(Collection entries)
· · ·

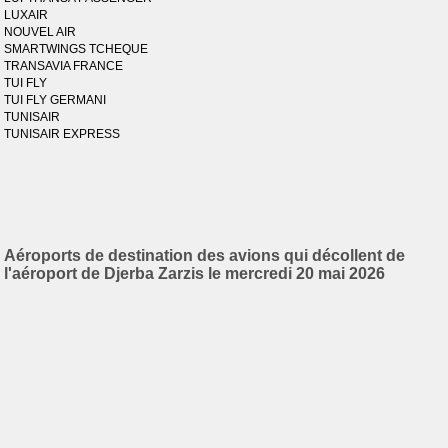
LUXAIR
NOUVEL AIR
SMARTWINGS TCHEQUE
TRANSAVIA FRANCE
TUI FLY
TUI FLY GERMANI
TUNISAIR
TUNISAIR EXPRESS
Aéroports de destination des avions qui décollent de
l'aéroport de Djerba Zarzis le mercredi 20 mai 2026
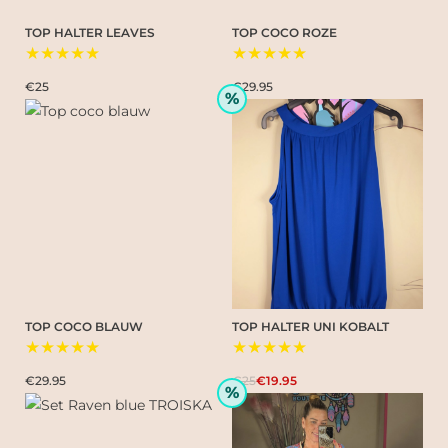
TOP HALTER LEAVES
TOP COCO ROZE
★★★★★
★★★★★
€25
€29.95
%
TOP COCO BLAUW
TOP HALTER UNI KOBALT
★★★★★
★★★★★
€29.95
€25
€19.95
%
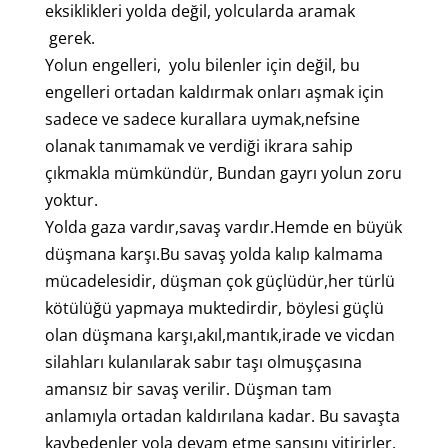
eksiklikleri yolda değil, yolcularda aramak
gerek.
Yolun engelleri, yolu bilenler için değil, bu
engelleri ortadan kaldırmak onları aşmak için
sadece ve sadece kurallara uymak,nefsine
olanak tanımamak ve verdiği ikrara sahip
çıkmakla mümkündür, Bundan gayrı yolun zoru
yoktur.
Yolda gaza vardır,savaş vardır.Hemde en büyük
düşmana karşı.Bu savaş yolda kalıp kalmama
mücadelesidir, düşman çok güçlüdür,her türlü
kötülüğü yapmaya muktedirdir, böylesi güçlü
olan düşmana karşı,akıl,mantık,irade ve vicdan
silahları kulanılarak sabır taşı olmuşçasına
amansız bir savaş verilir. Düşman tam
anlamıyla ortadan kaldırılana kadar. Bu savaşta
kaybedenler yola devam etme şansını yitirirler.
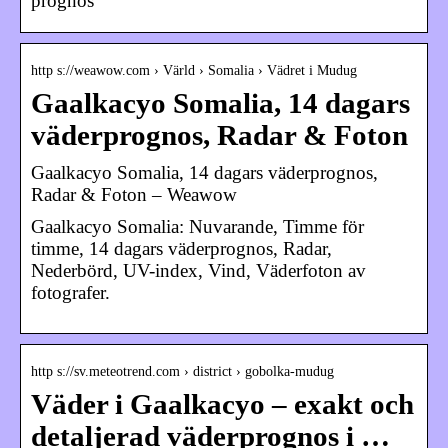
prognos
http s://weawow.com › Värld › Somalia › Vädret i Mudug
Gaalkacyo Somalia, 14 dagars
väderprognos, Radar & Foton
Gaalkacyo Somalia, 14 dagars väderprognos,
Radar & Foton – Weawow
Gaalkacyo Somalia: Nuvarande, Timme för
timme, 14 dagars väderprognos, Radar,
Nederbörd, UV-index, Vind, Väderfoton av
fotografer.
http s://sv.meteotrend.com › district › gobolka-mudug
Väder i Gaalkacyo – exakt och
detaljerad väderprognos i …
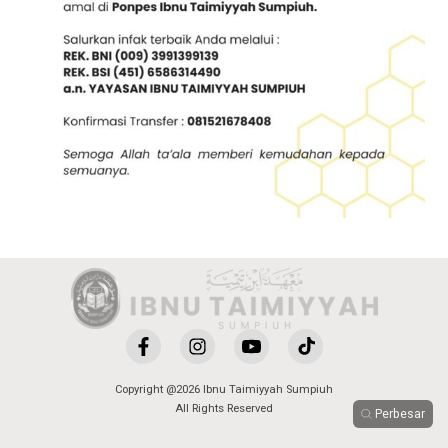
Copyright @2026 Ibnu Taimiyyah Sumpiuh
All Rights Reserved
Perbesar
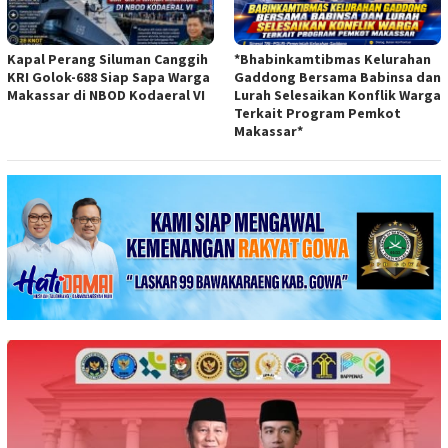
Kapal Perang Siluman Canggih
*Bhabinkamtibmas Kelurahan
KRI Golok-688 Siap Sapa Warga
Gaddong Bersama Babinsa dan
Makassar di NBOD Kodaeral VI
Lurah Selesaikan Konflik Warga
Terkait Program Pemkot
Makassar*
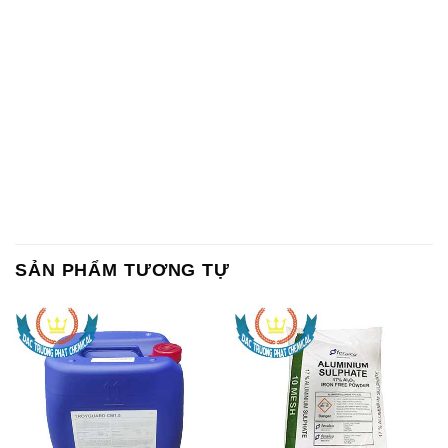
SẢN PHẨM TƯƠNG TỰ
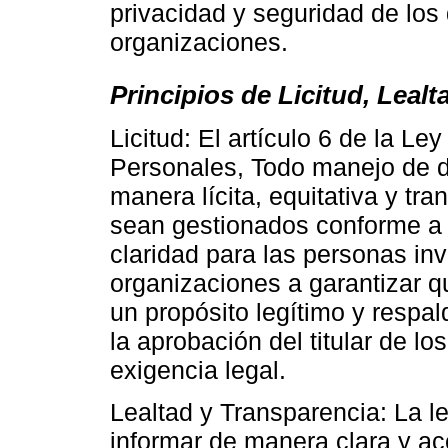
privacidad y seguridad de los
organizaciones.
Principios de Licitud, Leal
Licitud: El artículo 6 de la L
Personales, Todo manejo de d
manera lícita, equitativa y tr
sean gestionados conforme a l
claridad para las personas inv
organizaciones a garantizar q
un propósito legítimo y respa
la aprobación del titular de l
exigencia legal.
Lealtad y Transparencia: La le
informar de manera clara y ac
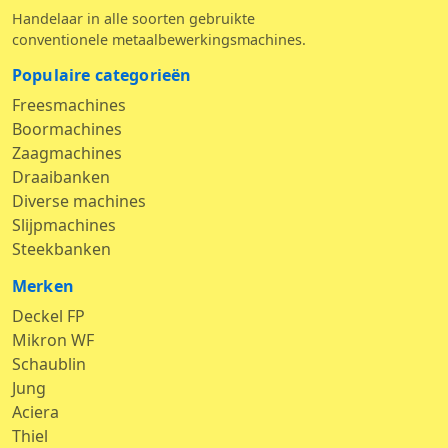
Handelaar in alle soorten gebruikte
conventionele metaalbewerkingsmachines.
Populaire categorieën
Freesmachines
Boormachines
Zaagmachines
Draaibanken
Diverse machines
Slijpmachines
Steekbanken
Merken
Deckel FP
Mikron WF
Schaublin
Jung
Aciera
Thiel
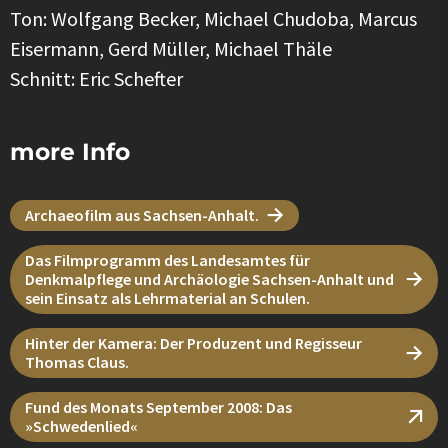
Ton: Wolfgang Becker, Michael Chudoba, Marcus
Eisermann, Gerd Müller, Michael Thäle
Schnitt: Eric Schefter
more Info
Archaeofilm aus Sachsen-Anhalt.
Das Filmprogramm des Landesamtes für
Denkmalpflege und Archäologie Sachsen-Anhalt und
sein Einsatz als Lehrmaterial an Schulen.
Hinter der Kamera: Der Produzent und Regisseur
Thomas Claus.
Fund des Monats September 2008: Das
»Schwedenlied«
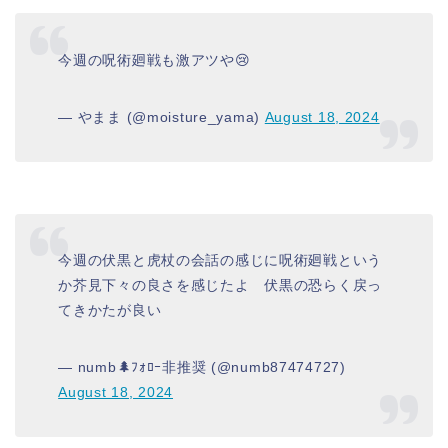
今週の呪術廻戦も激アツや😢
— やまま (@moisture_yama)
August 18, 2024
今週の伏黒と虎杖の会話の感じに呪術廻戦という
か芥見下々の良さを感じたよ 伏黒の恐らく戻っ
てきかたが良い
— numb🌲ﾌｫﾛｰ非推奨 (@numb87474727)
August 18, 2024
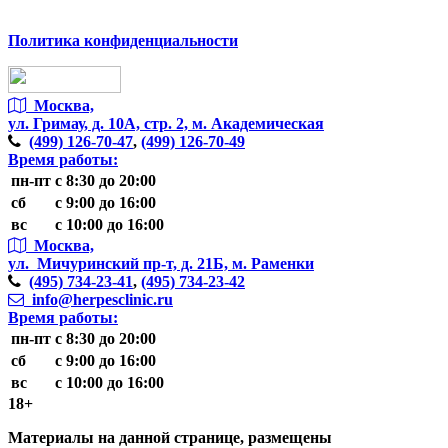
Политика конфиденциальности
Москва,
ул. Гримау,
д. 10А, стр. 2, м. Академическая
(499)
126-70-47
,
(499)
126-70-49
Время работы:
пн-пт
с 8:30 до 20:00
сб
с 9:00 до 16:00
вс
с 10:00 до 16:00
Москва,
ул. Мичуринский пр-т,
д. 21Б, м. Раменки
(495)
734-23-41
,
(495)
734-23-42
info@herpesclinic.ru
Время работы:
пн-пт
с 8:30 до 20:00
сб
с 9:00 до 16:00
вс
с 10:00 до 16:00
18+
Материалы на данной странице, размещены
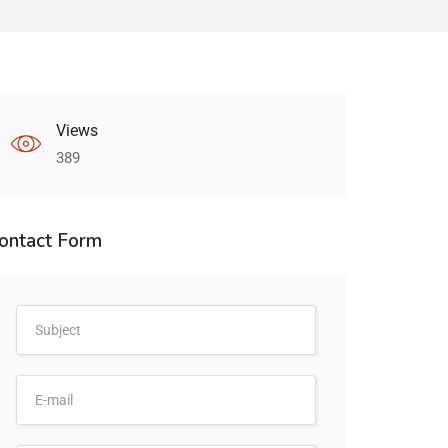
Views
389
ontact Form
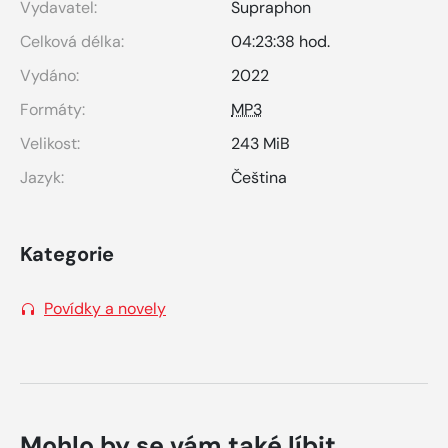
Vydavatel:
Supraphon
Celková délka:
04:23:38 hod.
Vydáno:
2022
Formáty:
MP3
Velikost:
243 MiB
Jazyk:
Čeština
Kategorie
Povídky a novely
Mohlo by se vám také líbit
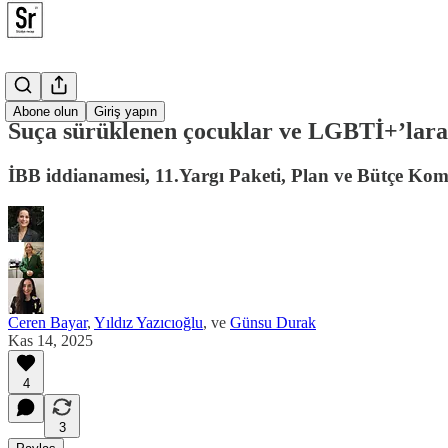
Posta
Abone olun
Giriş yapın
Suça sürüklenen çocuklar ve LGBTİ+’lara 
İBB iddianamesi, 11.Yargı Paketi, Plan ve Bütçe Ko
Ceren Bayar
,
Yıldız Yazıcıoğlu
, ve
Günsu Durak
Kas 14, 2025
4
3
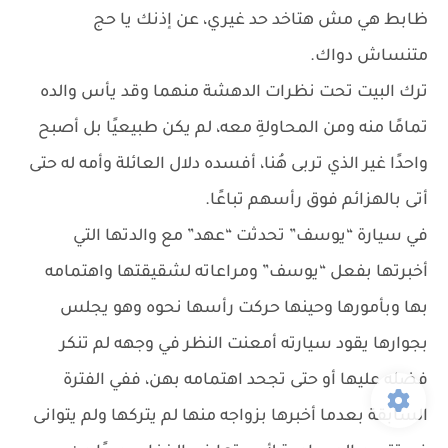
ظابط هي مش هتاخد حد غيري، عن إذنك يا حج
متنساش دواك.
ترك البيت تحت نظرات الدهشة منهما وقد يأس والده
تمامًا منه ومن المحاولةِ معه، لم يكن طبيعيًا بل أصبح
واحدًا غير الذي تربى هُنا، أفسده دلال العائلة وأمه له حتى
أتى بالهزائم فوق رأسهم تباعًا.
في سيارة “يوسف” تحدثت “عهد” مع والدتها التي
أخبرتها بفعل “يوسف” ومراعاته لشقيقتها واهتمامه
بها وبأمورها وحينها حركت رأسها نحوه وهو يجلس
بجوارها يقود سيارته أمعنت النظر في وجهه لم تنكر
فضله عليها أو حتى تجحد اهتمامه بهن، ففي الفترة
السابقة بعدما أخبرها بزواجه منها لم يتركها ولم يتوانى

· · ·

Tell how many lines in the data contain the word "Licitud", answering with that number and no other text.

2